** Source text **

Thanks for your feedback. I usually don't care about how others think of me. 
In the US, I've never experienced this "look" from other people so I was a bit surprised rather than felt uncomfortable. 
Once I stepped out of the lounge, people don't give a shiiiet about us. lol That is why I was puzzled what I did wrong/right in the lounge to get other's attention even though I did not do anything crazy other than just sitting in the lounge and enjoying my first carbonated water.

P.S. My 1 year old did ok during 10 hour flight. Of course we had to keep her entertained and feed junk food, but she did not scream or kick people in front of her. 
Lufthansa was great. They let families with small children go on board first and gave us Lufthansa souvenirs for my daughters.


----------



## bknauss (Jan 2, 2008)

Americans simply stick out in Germany.


----------



## JSpira (Oct 21, 2002)

Maybe they were staring because they were thinking
1.) we should have dressed more comfortably and
2.) we should've taken the kids


----------



## Boile (Jul 5, 2005)

Maybe your fly was unzipped.


----------



## ucdbiendog (Nov 19, 2007)

here's my experience:
Day 1 at welt: we went up to the premo lounge to schedule the factory tour. hung around while we waited for a couple hours. that day we were dressed verry casually, pants and t-shirt basically. 
Day 2 at welt: pick-up day, dressed a little nicer, nice jeans, button up shirt, etc.

Both days, didn't really notice anyone looking funny at us. maybe thats because we were too jet lagged to care though.


----------



## JSpira (Oct 21, 2002)

I didn't wear anything out of the ordinary either.


----------



## Calif65GM (Mar 27, 2005)

I think I had jeans on and a polo shirt and no one stared at me or appeared discriminatory. Did you check-in before grabbing a seat in the lounge? BTW I'm Asian too. Then add on the fact that the "ugly" American/Asian says "good morning", "good afternoon" or "thank you" in German to them then they're really caught-off guard.

Honestly I think the real issue is that they were probably surprised by having an Asian family/tourists traveling alone and not with a tour group because that's the typical way that Asians travel. If you saw any Asians in Europe, you probably saw them in a tour group and not traveling individually. BTW I know I'm profiling.

I'm actually surprised because many Germans and especially those in the Hitler regions are very ashamed of their past history and would not be caught dead being discriminatory according to one guide that I had during my cruise through Nuremburg.


----------



## jvr826 (Apr 22, 2002)

When I went to Europe a bunch of years ago, people all looked at me like my junk was hanging out. 

I had broken my ankle a month before, so I couldn't wear any footwear other than oversized Teva sandals, which I paired up with a stylish white crew sock to hide my elephant foot and ankle.  I sure was comfortable, but...

At a football game in England this couple behind me commented: "Did you see his shoes?" I refrained from explaining as the line for beer was long... I could have said "did you see her teeth" but I didn't. :angel: 

I spent a bunch of time in Munich that trip and met lots of Germans, absolutely great people, especially those who were partying with us, which was my main purpose while there. Everyone I met was friendly, even though I had an odd choice in footwear.


----------



## valeram (Oct 18, 2006)

I don't think you were being discriminated with the way you dress. Maybe it is just your impression or maybe you felt guilty for not dressing up formally. BMW Welt people know that US ED customer will drive around Europe after taking the delivery. So they are aware of the comfortability aspect of driving at ease. They also know that majority of US ED customer just came straight from the airport. They don't care on what type or brand you wear because they know that you already bought an expensive car plus the expense of going there.

** Problems **
a: According to the forum thread, which airline let families with small children board first?
b: Transcribe the forum thread between "At a football" and "choice in footwear.", inclusive.
The data has no connection to the forum thread.

** Dataset extract **
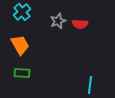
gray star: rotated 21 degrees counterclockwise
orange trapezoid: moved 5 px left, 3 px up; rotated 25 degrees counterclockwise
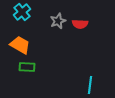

** Expected outputs **
a: Lufthansa

b:
At a football game in England this couple behind me commented: "Did you see his shoes?" I refrained from explaining as the line for beer was long... I could have said "did you see her teeth" but I didn't. :angel: 

I spent a bunch of time in Munich that trip and met lots of Germans, absolutely great people, especially those who were partying with us, which was my main purpose while there. Everyone I met was friendly, even though I had an odd choice in footwear.